Do Multimodal Large Models Truly 'Understand' the World? Revealing Core Knowledge Deficits in MLLMs}
This article explores the core knowledge gaps in multimodal large language models (MLLMs), highlighting their limitations in basic cognition and implications for true understanding of the world.


However, a closer look reveals a fact: these models often fail in tasks that are simple, intuitive, and easily handled by human children.
For example, questions like "Is the toy still there after being covered?", "Does the volume change when liquid is poured into different-shaped containers?", and "Will two objects collide when approaching each other?" highlight their shortcomings.
Does this mean that the inherent cognitive structure of MLLMs lacks the basic knowledge mechanisms that support early human learning? In other words, do they lack core knowledge?
ICML 2025 high-scoring paper (initial score 4443) reveals the 'core cognitive blind spots' of MLLMs.
Research from UC San Diego titled "Core Knowledge Deficits in Multi-Modal Language Models" provides a systematic and in-depth analysis of this issue.

- Paper Title: Core Knowledge Deficits in Multi-Modal Language Models
- Link: https://arxiv.org/pdf/2410.10855
Findings: Current mainstream MLLMs widely lack core cognitive abilities, and these cannot be naturally acquired by scaling the models.
To address this, the authors developed an innovative multimodal assessment system CoreCognition and proposed a unique Concept Hacking method to reveal whether models truly understand the core knowledge behind tasks, or just guess correctly.
CoreCognition is a cross-modal cognitive evaluation benchmark designed to test models' understanding of fundamental concepts across different stages of cognitive development, inspired by Piaget's developmental theory.

Four Major Findings
- Models lack basic cognition: They perform poorly on simple tasks like boundary perception, object permanence, and spatial awareness, indicating a lack of understanding of fundamental world structures.
- High-level reasoning is not supported by basic cognition: Advanced reasoning abilities are not built upon solid foundational cognition, leading to robustness issues.
- Scaling models does not significantly improve core cognition: Increasing parameters enhances high-level reasoning but does little for basic cognition, sometimes even degrading it.
- Reasoning models show no clear advantage: System-2 reasoning does not effectively help models learn or infer basic cognition, suggesting a deficiency in pretraining.
Concept Hacking: Revealing 'False Understanding'
To verify if models truly grasp core concepts, the authors introduced Concept Hacking: constructing control and manipulated test sets with reversed key features to distinguish genuine understanding from superficial guessing.
Results show many models perform well on normal tasks but fail when key features are altered, indicating reliance on shortcuts rather than true comprehension.

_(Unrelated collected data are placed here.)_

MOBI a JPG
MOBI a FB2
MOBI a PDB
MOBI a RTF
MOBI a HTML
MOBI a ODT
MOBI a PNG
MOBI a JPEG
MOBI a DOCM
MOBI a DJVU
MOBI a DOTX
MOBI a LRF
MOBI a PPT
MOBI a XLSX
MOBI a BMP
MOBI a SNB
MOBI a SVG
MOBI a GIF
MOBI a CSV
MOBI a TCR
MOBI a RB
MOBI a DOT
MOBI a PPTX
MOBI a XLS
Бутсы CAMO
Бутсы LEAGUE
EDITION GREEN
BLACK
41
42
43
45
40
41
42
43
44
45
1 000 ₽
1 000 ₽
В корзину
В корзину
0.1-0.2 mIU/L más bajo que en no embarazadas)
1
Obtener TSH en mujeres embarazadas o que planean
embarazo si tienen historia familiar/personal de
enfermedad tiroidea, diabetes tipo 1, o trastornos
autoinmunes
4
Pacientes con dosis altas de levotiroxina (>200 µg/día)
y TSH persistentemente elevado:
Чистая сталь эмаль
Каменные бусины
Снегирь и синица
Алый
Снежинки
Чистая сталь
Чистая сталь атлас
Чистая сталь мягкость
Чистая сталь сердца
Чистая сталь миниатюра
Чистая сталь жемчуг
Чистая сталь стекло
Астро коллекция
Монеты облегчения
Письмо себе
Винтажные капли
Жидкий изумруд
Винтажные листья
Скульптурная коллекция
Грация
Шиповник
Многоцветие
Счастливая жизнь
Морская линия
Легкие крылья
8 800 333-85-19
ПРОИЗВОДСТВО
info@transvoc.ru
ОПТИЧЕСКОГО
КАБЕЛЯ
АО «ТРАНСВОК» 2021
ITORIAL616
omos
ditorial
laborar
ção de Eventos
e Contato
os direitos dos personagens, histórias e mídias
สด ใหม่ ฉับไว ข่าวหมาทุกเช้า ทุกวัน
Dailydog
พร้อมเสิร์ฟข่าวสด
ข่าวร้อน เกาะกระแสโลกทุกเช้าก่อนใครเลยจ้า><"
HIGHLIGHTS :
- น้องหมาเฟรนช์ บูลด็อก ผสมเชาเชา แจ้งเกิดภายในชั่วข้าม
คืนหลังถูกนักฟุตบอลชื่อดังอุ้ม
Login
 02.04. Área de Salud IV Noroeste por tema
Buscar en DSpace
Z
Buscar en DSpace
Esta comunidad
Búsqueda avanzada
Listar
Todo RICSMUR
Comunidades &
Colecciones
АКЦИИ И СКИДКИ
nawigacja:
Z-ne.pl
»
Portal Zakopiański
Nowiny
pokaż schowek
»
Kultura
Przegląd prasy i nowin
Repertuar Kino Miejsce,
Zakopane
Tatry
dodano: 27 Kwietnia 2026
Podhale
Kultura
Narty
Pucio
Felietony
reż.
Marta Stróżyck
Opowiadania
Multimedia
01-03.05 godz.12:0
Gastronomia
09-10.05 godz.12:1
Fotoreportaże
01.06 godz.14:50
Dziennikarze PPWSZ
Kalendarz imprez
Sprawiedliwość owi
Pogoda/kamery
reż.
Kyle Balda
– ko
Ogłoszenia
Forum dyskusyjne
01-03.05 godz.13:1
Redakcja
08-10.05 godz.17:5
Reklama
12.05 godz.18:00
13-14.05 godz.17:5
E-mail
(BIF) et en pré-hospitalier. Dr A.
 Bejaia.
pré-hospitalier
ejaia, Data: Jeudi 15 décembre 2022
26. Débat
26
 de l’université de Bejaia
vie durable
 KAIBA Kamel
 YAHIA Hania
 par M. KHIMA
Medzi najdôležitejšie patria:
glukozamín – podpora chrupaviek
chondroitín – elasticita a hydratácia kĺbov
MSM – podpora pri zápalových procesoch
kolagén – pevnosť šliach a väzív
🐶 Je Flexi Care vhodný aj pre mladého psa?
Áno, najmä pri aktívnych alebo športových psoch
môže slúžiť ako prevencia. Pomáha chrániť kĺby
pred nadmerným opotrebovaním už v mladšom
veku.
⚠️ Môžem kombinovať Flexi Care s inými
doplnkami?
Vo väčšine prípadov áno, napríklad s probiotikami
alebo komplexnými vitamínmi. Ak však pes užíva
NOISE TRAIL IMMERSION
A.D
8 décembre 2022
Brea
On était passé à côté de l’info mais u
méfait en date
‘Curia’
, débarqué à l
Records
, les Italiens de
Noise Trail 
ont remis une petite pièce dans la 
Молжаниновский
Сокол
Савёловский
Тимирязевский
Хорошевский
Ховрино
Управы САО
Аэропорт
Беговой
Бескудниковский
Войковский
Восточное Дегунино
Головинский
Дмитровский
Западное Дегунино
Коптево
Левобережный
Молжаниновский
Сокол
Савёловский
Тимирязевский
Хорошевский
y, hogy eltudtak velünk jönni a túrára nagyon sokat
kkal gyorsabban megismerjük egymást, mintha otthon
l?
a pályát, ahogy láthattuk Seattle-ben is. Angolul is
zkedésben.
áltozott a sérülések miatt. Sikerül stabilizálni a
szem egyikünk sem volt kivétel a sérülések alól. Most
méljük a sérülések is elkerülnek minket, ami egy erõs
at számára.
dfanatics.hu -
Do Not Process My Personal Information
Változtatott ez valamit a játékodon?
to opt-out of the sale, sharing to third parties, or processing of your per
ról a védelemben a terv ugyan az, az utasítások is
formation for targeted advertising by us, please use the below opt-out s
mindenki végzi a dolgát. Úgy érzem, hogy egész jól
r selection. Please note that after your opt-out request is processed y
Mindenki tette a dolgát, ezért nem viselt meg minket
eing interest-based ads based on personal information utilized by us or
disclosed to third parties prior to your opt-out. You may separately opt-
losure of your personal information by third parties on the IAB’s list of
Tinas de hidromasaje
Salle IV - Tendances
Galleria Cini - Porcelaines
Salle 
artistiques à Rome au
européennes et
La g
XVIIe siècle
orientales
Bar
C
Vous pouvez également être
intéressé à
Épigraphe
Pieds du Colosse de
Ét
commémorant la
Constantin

Implications and Future Directions
- Understanding the significance: The models lack core knowledge, and scaling alone cannot solve this fundamental issue, echoing Moravec's paradox that simple human tasks are hardest for AI.
- Scientific insights: Human cognition is built on core knowledge scaffolds, which current models lack.
- Technical challenges: Future work may involve explicitly injecting common sense like physics and spatial awareness during pretraining, and developing cognitive-guided training mechanisms.
Author Profiles:
- Li Yijiang: Master's in Data Science from Johns Hopkins University, now a first-year PhD student at UC San Diego, focusing on efficient and robust AI learning in multimodal and interactive environments.
- Gao Yingying: Master's from Johns Hopkins University, pursuing a PhD in computer science, specializing in explainability of vision-language models and autonomous navigation for low-vision users.
- Zhao Tianwei: Master's student at Johns Hopkins University, interested in evaluating and enhancing reasoning abilities of multimodal models from a cognitive science perspective.
- Wang Bingyang: MS, BS, and BBA from Emory University, focusing on multimodal fusion and signal extraction from mixed modalities.
- Sun Haoran: MS in Applied Mathematics from Johns Hopkins University, researching medical data science and machine learning in cardiology.
- Luo Dezhi: Senior at University of Michigan, with research experience in psychology and AI, focusing on consciousness and core cognition theories.
- Hokin Deng: Visiting scientist at Carnegie Mellon University, former neural engineer at Johns Hopkins and Meta Reality Labs, co-leader of GrowAI, focusing on interdisciplinary research in AI, neuroscience, and philosophy.